We may differ on how
Balika Vadhu, one of Colors most watched show, is excessively melodramatic or how NDTV Imgaine’s Ramayana was miles away from the original Ramayana on Doordarshan. In a sense, the success of a few tele-serials and the dramatic collapse of some others, indicates that good and engaging scripts often win the viewers heart.
At least 130 million homes have a TV set today and the Cable/Satellite TV market is growing fast. And increasingly we are heading towards a world order guided not by super powers but by public opinion. Considering the role of television in swaying public opinion, one can easily say that the name idiot box is just not justified. Or at least it needs changing, urgently.
In India particularly, it has now become a platform for a huge talent pool which boasts of giving Bollywood its top most singers. Zee TV’s
Saa Re Ga Ma Pa, the musical talent show, alone boasts of introducing today’s stars like Kunal Ganjawala, Shreya Ghoshal, Sunidhi Chouhan etc.
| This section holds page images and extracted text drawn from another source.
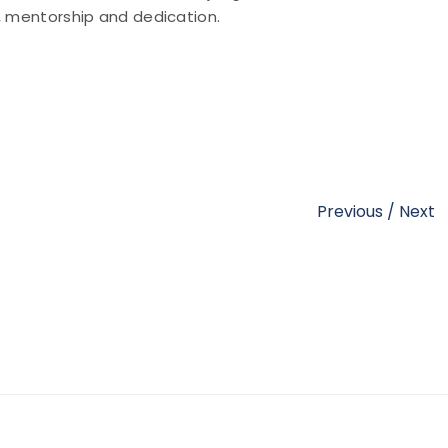
y, mentorship and dedication.
Previous
/
Next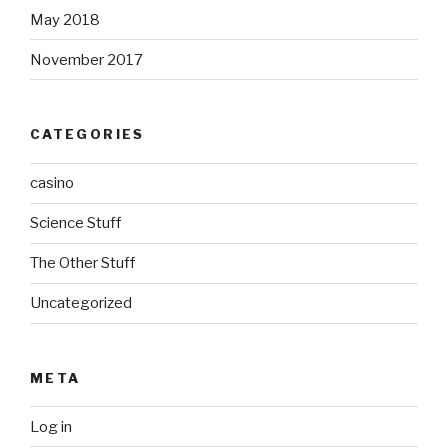
May 2018
November 2017
CATEGORIES
casino
Science Stuff
The Other Stuff
Uncategorized
META
Log in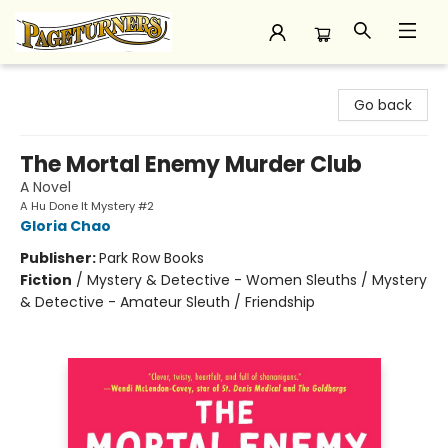
Pageturners Bookstore
Go back
The Mortal Enemy Murder Club
A Novel
A Hu Done It Mystery #2
Gloria Chao
Publisher:
Park Row Books
Fiction
/
Mystery & Detective - Women Sleuths / Mystery
& Detective - Amateur Sleuth / Friendship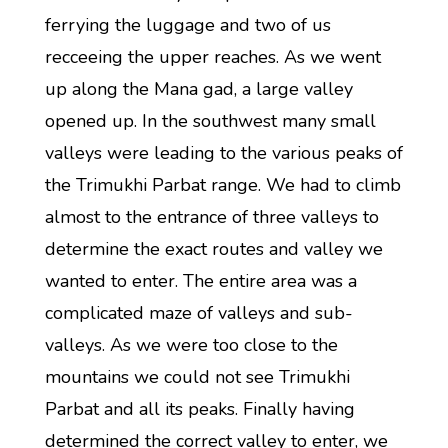
ferrying the luggage and two of us
recceeing the upper reaches. As we went
up along the Mana gad, a large valley
opened up. In the southwest many small
valleys were leading to the various peaks of
the Trimukhi Parbat range. We had to climb
almost to the entrance of three valleys to
determine the exact routes and valley we
wanted to enter. The entire area was a
complicated maze of valleys and sub-
valleys. As we were too close to the
mountains we could not see Trimukhi
Parbat and all its peaks. Finally having
determined the correct valley to enter, we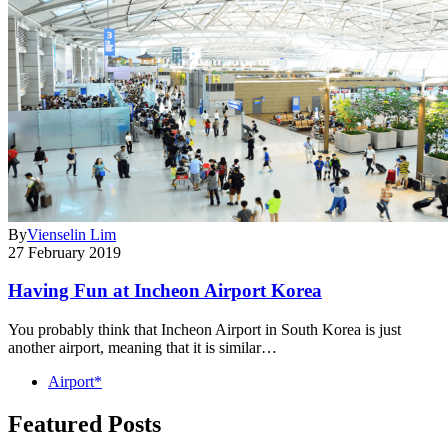
By
Vienselin Lim
27 February 2019
Having Fun at Incheon Airport Korea
You probably think that Incheon Airport in South Korea is just
another airport, meaning that it is similar…
Airport*
Featured Posts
Outside India, news channels like British Broadcasting Corporation (popularly known as BBC) and CNN have a dedicated following. Often the two news channels have provided a stage for discussion on the pressing issues faced by governments across the world and the future roadmap.
The debate in the run-up to US presidential elections was one of the world’s most watched television programmes and re-emphasized television’s power in defining community.
On the other hand channels like National Geographic - whose tagline goes as ‘Inspiring people to care about planet’ - have carved a niche audience for themselves. The channel also helps in supporting exploration, education and wildlife conservation.
I am not here to counter Bradbury’s argument, as statistics are proof enough that it need not worry of penetration. If the last decade was a revolution in terms of reach, then the next one will definitely be a revolution of choice. ‘Choice’ will ensure that if channels don’t cater to public interest or capture their imagination, then their survival will be challenged in the age of ever changing market dynamics.
A survey conducted by the US magazine Foreign Policy revealed some eye-popping facts. The magazine says, “By 2013, half of the world's televisions will be receiving digital signals, which means access to many more channels. Indeed, nearly two-thirds of households in India with a TV already have a cable or satellite connection.”
Television across the globe is changing and that is a fact. It is reaching adolescence in India and that, as we know, is a sensitive age. Why, it can make or break a growing up individual. Whether this growing up colorful lad is good or bad, the debate will continue. But one thing is for sure- idiot box can’t afford to be idiotic anymore and is indeed proving the same, slowly but surely.